You can run the application and try one of the example requests below:
curl -X POST localhost:8000/api/users/register -d '{"login": "test" , "password" : "test"}'
response:
{"id":"395eab24-1fdd-41ae-b47e-302591e6127e"}
curl -v -X POST localhost:8000/api/users/register -d '{"wrong": "request"}'
response:
< HTTP/1.1 400 Bad Request
< Date: Sat, 29 Dec 2018 00:11:21 GMT
< Transfer-encoding: chunked
< Content-type: application/json
<
* Connection #0 to host localhost left intact
{"code":400,"message":"Unrecognized field \"wrong\" (class com.consulner.app.api.user.RegistrationRequest), not marked as ignorable (2 known properties: \"login\", \"password\"])\n at [Source: (sun.net.httpserver.FixedLengthInputStream); line: 1, column: 21] (through reference chain: com.consulner.app.api.user.RegistrationRequest[\"wrong\"])"}
Also, by chance I encountered a project java-express
which is a Java counterpart of Node.js Express framework
and is using jdk.httpserver as well, so all the concepts covered in this article you can find in real-life application framework :)

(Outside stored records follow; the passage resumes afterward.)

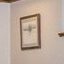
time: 9:12
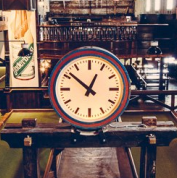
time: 12:51
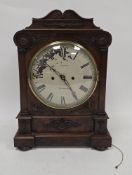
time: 10:24
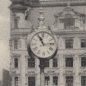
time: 11:13
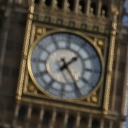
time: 1:24
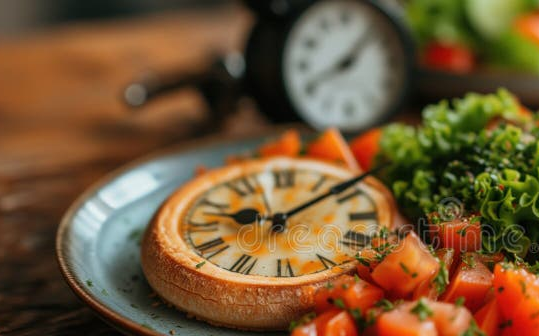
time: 8:07
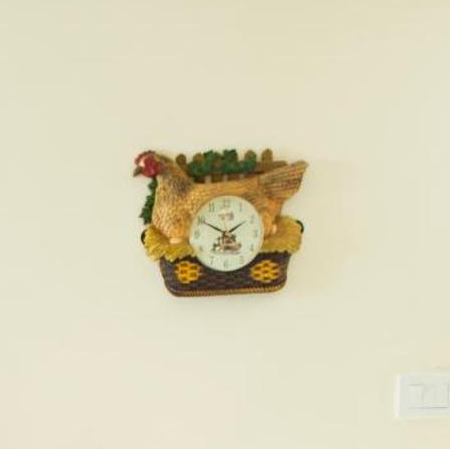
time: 1:50
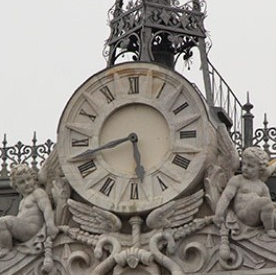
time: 5:42
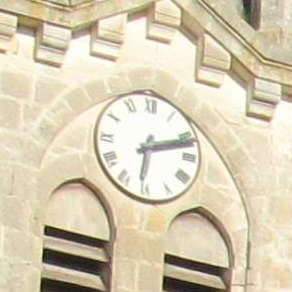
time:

which is also small enough to digest the codes quickly.
Top comments (14)
I'm writing a Java blog that doesn't use a framework and all of the code is available on github. I do use Undertow as the web server which gives me a lot of the HTTP parts. stubbornjava.com/
Thanks Bill, I'll have a look.
Thank you. I am looking for a way to implement REST API without Spring involved so Kubernetes can check my liveness probe, and your post work perfectly.
Can I use an xml file instead of "hello"?
Can you explain what you mean exactly?
I have a generated XML data file. I want it to be available in Endpoint instead of "hello".
In conclusion, I want to type localhost: 8080 / XML and see the data from the XML file I have in the folder.
Instead of hardcoded text just read the file content as bytes. The rest is the same.
I'm sure you can google out plenty of examples like this one:
Then :
Haven't checked it compiles but give it a try.
it's very nice
Thank you.
You can simplify this even further by simply using a servlet which handles much of what you have coded in your example.
Probably, but I would not like to develop my own servlet container from scratch when we have plenty of them already. I would use Tomcat or Jetty or other if I went this route. The purpose was to make sth simple from ground up, but the experiment shows it's not that simple after all when the API grows, cause eventually we would come up with reinventing a wheel. My feelings, weather to use it in real app, or stick to well known frameworks like Spring are mixed. Still, I think it's good to know underlying techniques that the frameworks base on.
Super useful article, thanks!
Hi, thanks. Let me know if you find some parts of it applicable in production ready app. I'm curious.